Paolo VI ha cercato di spogliare il papato da tutto quello che potesse offuscarne i veri lineamenti; ma al tempo stesso mai ha rinunciato nemmeno a un apice della dottrina cattolica sul primato romano e alla responsabilità papale. Ed è significativo che a Ginevra, davanti al Consiglio ecumenico delle Chiese, si presenti con l’affermazione più impolitica che potesse usare: «Il Nostro nome è Pietro». Esplicitando così il motivo principale della divisione anche con i cristiani più vicini alla Chiesa cattolica, gli orientali e gli ortodossi: il primato del Papa. 

 

Montini, prima come arcivescovo di Milano e poi come Papa, vide anche lo sviluppo di alcuni movimenti, in particolare di Comunione e Liberazione (CL), con la quale i rapporti si consolidarono soprattutto in occasione della sua mobilitazione per il referendum sul divorzio. Quale fu in generale il rapporto di Paolo VI con i movimenti? 

 

Ho l’impressione che Papa Montini non fosse entusiasta dei movimenti, come invece lo è stato poi Giovanni Paolo II. Paolo VI guardava queste realtà con una certa perplessità, dovuta soprattutto al timore che si formassero gruppi con tendenze settarie.
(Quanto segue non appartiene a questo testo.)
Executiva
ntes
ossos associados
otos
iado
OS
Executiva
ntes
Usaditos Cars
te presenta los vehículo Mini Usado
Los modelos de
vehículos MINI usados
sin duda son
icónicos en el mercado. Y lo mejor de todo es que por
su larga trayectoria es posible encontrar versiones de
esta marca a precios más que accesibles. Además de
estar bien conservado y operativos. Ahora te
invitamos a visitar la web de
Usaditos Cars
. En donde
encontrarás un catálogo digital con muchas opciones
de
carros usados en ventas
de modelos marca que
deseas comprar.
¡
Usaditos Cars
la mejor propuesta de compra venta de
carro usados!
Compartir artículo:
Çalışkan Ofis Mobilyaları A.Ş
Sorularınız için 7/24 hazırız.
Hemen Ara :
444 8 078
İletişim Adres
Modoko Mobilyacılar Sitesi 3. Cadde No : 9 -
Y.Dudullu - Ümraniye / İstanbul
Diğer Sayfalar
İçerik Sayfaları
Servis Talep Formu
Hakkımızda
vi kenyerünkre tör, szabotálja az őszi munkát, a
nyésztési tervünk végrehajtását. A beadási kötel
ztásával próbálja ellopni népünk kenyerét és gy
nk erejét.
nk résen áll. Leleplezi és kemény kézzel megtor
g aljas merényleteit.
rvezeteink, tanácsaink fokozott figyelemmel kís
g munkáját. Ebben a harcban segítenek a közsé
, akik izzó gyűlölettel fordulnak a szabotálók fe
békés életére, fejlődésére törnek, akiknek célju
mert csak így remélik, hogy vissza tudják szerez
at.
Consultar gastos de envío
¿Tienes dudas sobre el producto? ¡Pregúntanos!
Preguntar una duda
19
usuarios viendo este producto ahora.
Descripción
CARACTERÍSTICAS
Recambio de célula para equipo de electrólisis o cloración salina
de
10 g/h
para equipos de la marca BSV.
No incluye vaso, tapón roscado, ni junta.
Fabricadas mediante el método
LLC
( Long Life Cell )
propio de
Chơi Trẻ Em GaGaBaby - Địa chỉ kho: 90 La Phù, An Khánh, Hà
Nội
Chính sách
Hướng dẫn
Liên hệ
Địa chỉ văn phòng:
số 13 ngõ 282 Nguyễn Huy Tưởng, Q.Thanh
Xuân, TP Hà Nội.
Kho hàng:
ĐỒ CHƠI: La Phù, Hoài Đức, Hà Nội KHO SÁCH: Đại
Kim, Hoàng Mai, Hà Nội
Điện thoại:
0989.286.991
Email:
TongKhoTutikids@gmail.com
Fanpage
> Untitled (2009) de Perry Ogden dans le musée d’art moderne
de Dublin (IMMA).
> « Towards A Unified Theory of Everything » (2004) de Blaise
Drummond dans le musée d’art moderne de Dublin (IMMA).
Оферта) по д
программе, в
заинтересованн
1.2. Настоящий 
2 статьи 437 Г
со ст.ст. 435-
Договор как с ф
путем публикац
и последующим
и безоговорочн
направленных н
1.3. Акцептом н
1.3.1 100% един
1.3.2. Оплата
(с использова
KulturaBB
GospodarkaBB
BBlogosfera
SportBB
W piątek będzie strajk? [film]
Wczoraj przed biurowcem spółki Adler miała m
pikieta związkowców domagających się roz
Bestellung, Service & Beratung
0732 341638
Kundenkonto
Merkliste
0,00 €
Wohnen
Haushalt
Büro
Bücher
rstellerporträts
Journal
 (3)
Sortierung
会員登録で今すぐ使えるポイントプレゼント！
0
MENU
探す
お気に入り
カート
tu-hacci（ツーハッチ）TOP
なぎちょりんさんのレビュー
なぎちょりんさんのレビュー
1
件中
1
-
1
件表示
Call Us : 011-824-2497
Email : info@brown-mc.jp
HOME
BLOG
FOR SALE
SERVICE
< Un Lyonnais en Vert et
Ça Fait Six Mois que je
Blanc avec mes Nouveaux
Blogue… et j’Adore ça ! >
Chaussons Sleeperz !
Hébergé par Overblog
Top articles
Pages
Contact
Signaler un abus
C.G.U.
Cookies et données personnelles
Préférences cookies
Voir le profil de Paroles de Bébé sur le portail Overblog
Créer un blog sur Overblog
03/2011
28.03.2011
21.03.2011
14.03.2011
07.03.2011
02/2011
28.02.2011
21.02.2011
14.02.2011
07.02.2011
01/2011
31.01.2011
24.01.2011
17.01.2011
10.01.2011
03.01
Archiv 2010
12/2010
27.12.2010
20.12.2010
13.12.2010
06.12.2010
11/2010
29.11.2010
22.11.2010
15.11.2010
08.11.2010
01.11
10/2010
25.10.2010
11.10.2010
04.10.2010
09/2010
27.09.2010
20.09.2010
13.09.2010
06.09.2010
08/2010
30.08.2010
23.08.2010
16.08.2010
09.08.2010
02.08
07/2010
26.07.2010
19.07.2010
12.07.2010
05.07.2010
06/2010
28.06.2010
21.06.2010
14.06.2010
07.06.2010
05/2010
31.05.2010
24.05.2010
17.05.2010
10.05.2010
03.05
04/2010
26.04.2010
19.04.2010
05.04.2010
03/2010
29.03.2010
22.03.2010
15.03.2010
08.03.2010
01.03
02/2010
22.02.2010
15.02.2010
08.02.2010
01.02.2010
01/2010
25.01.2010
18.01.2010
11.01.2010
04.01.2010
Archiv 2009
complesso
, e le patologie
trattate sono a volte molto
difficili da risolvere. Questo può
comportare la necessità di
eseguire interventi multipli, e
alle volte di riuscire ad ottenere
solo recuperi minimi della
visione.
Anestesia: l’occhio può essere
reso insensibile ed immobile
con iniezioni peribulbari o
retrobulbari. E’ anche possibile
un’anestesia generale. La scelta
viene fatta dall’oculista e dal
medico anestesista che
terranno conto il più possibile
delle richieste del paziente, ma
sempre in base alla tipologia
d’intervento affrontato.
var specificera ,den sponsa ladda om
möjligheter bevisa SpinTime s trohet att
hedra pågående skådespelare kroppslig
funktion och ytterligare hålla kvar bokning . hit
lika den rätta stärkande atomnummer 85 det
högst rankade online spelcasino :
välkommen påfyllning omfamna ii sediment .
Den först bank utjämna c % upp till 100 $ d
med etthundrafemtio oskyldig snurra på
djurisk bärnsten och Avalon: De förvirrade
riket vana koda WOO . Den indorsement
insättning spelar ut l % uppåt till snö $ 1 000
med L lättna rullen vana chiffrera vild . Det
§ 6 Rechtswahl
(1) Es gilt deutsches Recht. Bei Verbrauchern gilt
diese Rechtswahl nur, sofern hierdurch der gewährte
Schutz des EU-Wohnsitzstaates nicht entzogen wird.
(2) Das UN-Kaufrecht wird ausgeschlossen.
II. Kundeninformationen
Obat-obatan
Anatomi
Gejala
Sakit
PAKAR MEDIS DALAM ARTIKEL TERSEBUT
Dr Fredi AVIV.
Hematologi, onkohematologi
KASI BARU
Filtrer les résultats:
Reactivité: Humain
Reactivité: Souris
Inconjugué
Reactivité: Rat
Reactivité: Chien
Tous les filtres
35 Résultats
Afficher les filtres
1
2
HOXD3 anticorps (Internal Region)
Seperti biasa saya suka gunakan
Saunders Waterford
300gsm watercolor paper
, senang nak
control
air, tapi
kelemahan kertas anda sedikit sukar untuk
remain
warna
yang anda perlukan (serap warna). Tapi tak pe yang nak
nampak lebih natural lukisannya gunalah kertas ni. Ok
Poi, questo timore si ridimensionò con CL, tra i movimenti il meno esposto a questi pericoli. Certo fu importante l’esperienza del referendum sul divorzio, alla luce soprattutto del grave dissenso di parte dell’associazionismo tradizionale cattolico più vicino storicamente a Montini, che portò Paolo VI a parlare apertamente di tradimento. Ma forse più decisiva fu l’esperienza positiva dell’Anno santo, che Paolo VI volle indire anche con l’intenzione di superare le divisioni del decennio precedente, segnato da defezioni, di fuga dalla vita e dalla pratica religiose. E i cattolici, grazie pure ai movimenti, risposero, quasi meravigliando il Papa ormai anziano e già sofferente per l’artrosi. 

 

Poi vengono però gli anni più bui del terrorismo e il caso Moro, che precede di poco la morte di Paolo VI. Si ha quasi l’impressione che Montini abbia concluso la vita in una situazione di profonda tristezza: è così? 

 

Le difficoltà e le tristezze aumentarono. Esplose il dissenso dell’arcivescovo Lefebvre e poi il caso Moro scosse moltissimo Papa Montini. E il 1978 fu anche l’anno della legge italiana sull’aborto. Paolo VI certo soffrì molto, ma mai si abbandonò al pessimismo o al dubbio. Non per nulla nel 1975 aveva pubblicato l’esortazione apostolica Gaudete in Domino, interamente dedicata al tema della gioia cristiana. Un testo essenziale per capire Paolo VI come lo è il suo testamento: scritto quando «la giornata tramonta, e tutto finisce e si scioglie di questa stupenda e drammatica scena temporale e terrena», con lo sguardo rivolto dal Papa a «questa terra dolorosa, drammatica e magnifica», ma soprattutto fissato «verso il mistero della morte, e di ciò che la segue, nel lume di Cristo, che solo la rischiara».